The exercise - Starting at the first line of the data and ending at the line that contains "genus: Scirtes", rewrite each line as a row of a Markdown table with the columns No. and Entry. Number the rows and leave out any blank lines.

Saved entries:
:::::

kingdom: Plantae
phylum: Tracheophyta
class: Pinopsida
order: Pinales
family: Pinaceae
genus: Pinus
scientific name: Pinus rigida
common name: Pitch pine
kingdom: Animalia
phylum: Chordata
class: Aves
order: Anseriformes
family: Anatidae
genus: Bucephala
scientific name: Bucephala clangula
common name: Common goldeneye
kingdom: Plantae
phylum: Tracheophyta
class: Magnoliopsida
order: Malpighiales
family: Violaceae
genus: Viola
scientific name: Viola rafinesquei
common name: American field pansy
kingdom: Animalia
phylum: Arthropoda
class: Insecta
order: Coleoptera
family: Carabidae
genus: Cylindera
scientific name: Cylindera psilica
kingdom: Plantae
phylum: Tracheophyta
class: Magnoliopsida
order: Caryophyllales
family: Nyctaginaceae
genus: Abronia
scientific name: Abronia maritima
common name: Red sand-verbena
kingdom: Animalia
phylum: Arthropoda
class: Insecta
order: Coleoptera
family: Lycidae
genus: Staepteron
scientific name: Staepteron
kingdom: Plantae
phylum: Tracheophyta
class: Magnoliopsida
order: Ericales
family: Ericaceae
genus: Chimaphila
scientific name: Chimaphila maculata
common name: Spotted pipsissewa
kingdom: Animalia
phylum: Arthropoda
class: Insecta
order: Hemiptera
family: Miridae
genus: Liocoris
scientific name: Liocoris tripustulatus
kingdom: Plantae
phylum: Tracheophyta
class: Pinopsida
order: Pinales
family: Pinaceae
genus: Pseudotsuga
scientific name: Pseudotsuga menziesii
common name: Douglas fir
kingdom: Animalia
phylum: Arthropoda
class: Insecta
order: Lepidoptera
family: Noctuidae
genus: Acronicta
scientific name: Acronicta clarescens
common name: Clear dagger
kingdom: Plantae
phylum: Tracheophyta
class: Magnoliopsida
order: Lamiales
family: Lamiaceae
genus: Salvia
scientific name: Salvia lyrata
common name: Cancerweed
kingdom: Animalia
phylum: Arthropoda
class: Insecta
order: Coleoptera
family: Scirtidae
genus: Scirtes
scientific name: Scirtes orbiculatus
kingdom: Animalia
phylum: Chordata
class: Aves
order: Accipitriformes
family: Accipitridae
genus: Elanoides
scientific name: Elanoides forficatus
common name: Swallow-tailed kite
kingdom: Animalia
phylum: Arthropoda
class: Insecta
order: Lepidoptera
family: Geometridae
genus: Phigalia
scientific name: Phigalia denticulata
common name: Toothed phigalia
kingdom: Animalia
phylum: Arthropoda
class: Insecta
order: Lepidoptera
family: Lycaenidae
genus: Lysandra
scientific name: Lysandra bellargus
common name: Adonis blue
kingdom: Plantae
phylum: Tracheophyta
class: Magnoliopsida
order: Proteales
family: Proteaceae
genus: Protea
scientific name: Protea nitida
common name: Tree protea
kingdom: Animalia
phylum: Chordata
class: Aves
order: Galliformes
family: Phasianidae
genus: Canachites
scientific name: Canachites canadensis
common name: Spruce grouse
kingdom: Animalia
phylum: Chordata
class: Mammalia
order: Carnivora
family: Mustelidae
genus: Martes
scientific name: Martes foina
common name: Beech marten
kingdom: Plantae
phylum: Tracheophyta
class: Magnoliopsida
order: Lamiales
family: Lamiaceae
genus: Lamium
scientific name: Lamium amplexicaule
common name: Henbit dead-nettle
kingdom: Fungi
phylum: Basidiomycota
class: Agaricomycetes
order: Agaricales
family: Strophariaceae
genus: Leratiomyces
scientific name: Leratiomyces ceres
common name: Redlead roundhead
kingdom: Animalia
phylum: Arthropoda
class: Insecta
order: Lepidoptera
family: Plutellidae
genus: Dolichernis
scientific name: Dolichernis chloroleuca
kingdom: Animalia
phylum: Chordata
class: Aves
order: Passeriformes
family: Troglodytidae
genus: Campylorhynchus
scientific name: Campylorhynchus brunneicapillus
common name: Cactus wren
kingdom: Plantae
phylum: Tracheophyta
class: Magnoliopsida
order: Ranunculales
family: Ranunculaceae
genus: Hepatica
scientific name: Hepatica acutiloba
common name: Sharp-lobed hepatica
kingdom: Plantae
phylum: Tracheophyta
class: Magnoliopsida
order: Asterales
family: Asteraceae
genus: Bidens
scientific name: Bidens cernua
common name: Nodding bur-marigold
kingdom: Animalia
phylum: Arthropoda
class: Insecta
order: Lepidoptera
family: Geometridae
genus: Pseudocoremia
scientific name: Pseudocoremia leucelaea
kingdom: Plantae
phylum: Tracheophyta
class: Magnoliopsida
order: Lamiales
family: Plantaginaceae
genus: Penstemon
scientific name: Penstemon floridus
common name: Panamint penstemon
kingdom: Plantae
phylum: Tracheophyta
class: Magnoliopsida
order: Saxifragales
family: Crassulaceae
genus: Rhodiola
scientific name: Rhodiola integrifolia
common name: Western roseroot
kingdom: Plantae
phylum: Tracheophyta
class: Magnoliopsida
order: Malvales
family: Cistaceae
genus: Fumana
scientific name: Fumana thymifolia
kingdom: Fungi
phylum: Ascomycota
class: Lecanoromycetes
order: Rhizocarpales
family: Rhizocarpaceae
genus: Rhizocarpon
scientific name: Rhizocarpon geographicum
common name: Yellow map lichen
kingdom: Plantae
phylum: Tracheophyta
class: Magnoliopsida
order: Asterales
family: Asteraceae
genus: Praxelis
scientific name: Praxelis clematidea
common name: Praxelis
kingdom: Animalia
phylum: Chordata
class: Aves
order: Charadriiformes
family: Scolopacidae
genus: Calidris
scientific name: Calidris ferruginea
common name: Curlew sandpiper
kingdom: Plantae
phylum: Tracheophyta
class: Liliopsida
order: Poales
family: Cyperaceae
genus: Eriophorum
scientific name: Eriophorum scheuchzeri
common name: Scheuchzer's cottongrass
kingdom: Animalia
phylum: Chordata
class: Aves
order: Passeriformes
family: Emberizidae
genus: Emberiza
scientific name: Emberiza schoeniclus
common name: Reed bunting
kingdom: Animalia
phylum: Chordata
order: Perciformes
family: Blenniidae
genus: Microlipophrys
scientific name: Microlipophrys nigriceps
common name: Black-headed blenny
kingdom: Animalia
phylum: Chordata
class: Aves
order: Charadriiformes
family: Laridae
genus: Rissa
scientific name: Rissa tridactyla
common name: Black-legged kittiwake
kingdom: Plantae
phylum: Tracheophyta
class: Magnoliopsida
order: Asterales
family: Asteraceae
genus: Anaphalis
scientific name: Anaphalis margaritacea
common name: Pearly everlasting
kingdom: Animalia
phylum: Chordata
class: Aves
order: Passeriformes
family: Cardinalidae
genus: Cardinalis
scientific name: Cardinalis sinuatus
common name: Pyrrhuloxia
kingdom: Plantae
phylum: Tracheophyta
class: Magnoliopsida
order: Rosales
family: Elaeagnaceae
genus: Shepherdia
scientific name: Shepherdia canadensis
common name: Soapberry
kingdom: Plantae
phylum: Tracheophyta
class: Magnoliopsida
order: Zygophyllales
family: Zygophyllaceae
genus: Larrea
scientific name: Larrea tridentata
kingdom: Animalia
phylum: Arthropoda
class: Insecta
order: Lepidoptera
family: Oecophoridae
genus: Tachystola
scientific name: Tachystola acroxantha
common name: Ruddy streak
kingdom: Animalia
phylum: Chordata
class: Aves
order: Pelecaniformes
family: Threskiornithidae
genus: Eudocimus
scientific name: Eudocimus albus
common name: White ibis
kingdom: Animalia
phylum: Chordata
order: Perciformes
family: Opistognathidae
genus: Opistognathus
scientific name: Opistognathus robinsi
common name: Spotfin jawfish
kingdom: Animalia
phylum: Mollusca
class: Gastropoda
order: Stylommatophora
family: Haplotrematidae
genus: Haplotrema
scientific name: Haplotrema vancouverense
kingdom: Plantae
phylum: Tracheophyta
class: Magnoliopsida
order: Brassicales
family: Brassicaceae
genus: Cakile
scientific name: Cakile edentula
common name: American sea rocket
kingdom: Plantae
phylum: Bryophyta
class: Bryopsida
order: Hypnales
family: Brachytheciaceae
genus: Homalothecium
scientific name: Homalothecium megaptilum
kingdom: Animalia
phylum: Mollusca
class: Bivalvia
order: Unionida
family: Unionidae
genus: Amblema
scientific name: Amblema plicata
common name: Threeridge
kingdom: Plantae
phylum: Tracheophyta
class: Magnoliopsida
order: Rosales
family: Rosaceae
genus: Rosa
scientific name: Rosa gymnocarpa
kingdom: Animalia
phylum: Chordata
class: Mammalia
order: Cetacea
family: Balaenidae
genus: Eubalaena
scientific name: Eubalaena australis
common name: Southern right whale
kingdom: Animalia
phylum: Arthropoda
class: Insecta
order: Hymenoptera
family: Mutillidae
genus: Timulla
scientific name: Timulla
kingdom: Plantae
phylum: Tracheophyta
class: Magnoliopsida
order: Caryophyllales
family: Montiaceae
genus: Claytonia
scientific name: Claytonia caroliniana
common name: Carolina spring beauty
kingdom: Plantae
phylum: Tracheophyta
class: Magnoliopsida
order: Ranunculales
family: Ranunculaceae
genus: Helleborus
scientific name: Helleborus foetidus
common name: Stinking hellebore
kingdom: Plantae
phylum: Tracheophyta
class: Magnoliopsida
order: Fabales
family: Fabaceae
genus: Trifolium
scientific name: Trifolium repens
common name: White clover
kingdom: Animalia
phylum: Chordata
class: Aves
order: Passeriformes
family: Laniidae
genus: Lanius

:::::

Result of the exercise -
| No. | Entry |
|---|---|
| 1 | kingdom: Plantae |
| 2 | phylum: Tracheophyta |
| 3 | class: Pinopsida |
| 4 | order: Pinales |
| 5 | family: Pinaceae |
| 6 | genus: Pinus |
| 7 | scientific name: Pinus rigida |
| 8 | common name: Pitch pine |
| 9 | kingdom: Animalia |
| 10 | phylum: Chordata |
| 11 | class: Aves |
| 12 | order: Anseriformes |
| 13 | family: Anatidae |
| 14 | genus: Bucephala |
| 15 | scientific name: Bucephala clangula |
| 16 | common name: Common goldeneye |
| 17 | kingdom: Plantae |
| 18 | phylum: Tracheophyta |
| 19 | class: Magnoliopsida |
| 20 | order: Malpighiales |
| 21 | family: Violaceae |
| 22 | genus: Viola |
| 23 | scientific name: Viola rafinesquei |
| 24 | common name: American field pansy |
| 25 | kingdom: Animalia |
| 26 | phylum: Arthropoda |
| 27 | class: Insecta |
| 28 | order: Coleoptera |
| 29 | family: Carabidae |
| 30 | genus: Cylindera |
| 31 | scientific name: Cylindera psilica |
| 32 | kingdom: Plantae |
| 33 | phylum: Tracheophyta |
| 34 | class: Magnoliopsida |
| 35 | order: Caryophyllales |
| 36 | family: Nyctaginaceae |
| 37 | genus: Abronia |
| 38 | scientific name: Abronia maritima |
| 39 | common name: Red sand-verbena |
| 40 | kingdom: Animalia |
| 41 | phylum: Arthropoda |
| 42 | class: Insecta |
| 43 | order: Coleoptera |
| 44 | family: Lycidae |
| 45 | genus: Staepteron |
| 46 | scientific name: Staepteron |
| 47 | kingdom: Plantae |
| 48 | phylum: Tracheophyta |
| 49 | class: Magnoliopsida |
| 50 | order: Ericales |
| 51 | family: Ericaceae |
| 52 | genus: Chimaphila |
| 53 | scientific name: Chimaphila maculata |
| 54 | common name: Spotted pipsissewa |
| 55 | kingdom: Animalia |
| 56 | phylum: Arthropoda |
| 57 | class: Insecta |
| 58 | order: Hemiptera |
| 59 | family: Miridae |
| 60 | genus: Liocoris |
| 61 | scientific name: Liocoris tripustulatus |
| 62 | kingdom: Plantae |
| 63 | phylum: Tracheophyta |
| 64 | class: Pinopsida |
| 65 | order: Pinales |
| 66 | family: Pinaceae |
| 67 | genus: Pseudotsuga |
| 68 | scientific name: Pseudotsuga menziesii |
| 69 | common name: Douglas fir |
| 70 | kingdom: Animalia |
| 71 | phylum: Arthropoda |
| 72 | class: Insecta |
| 73 | order: Lepidoptera |
| 74 | family: Noctuidae |
| 75 | genus: Acronicta |
| 76 | scientific name: Acronicta clarescens |
| 77 | common name: Clear dagger |
| 78 | kingdom: Plantae |
| 79 | phylum: Tracheophyta |
| 80 | class: Magnoliopsida |
| 81 | order: Lamiales |
| 82 | family: Lamiaceae |
| 83 | genus: Salvia |
| 84 | scientific name: Salvia lyrata |
| 85 | common name: Cancerweed |
| 86 | kingdom: Animalia |
| 87 | phylum: Arthropoda |
| 88 | class: Insecta |
| 89 | order: Coleoptera |
| 90 | family: Scirtidae |
| 91 | genus: Scirtes |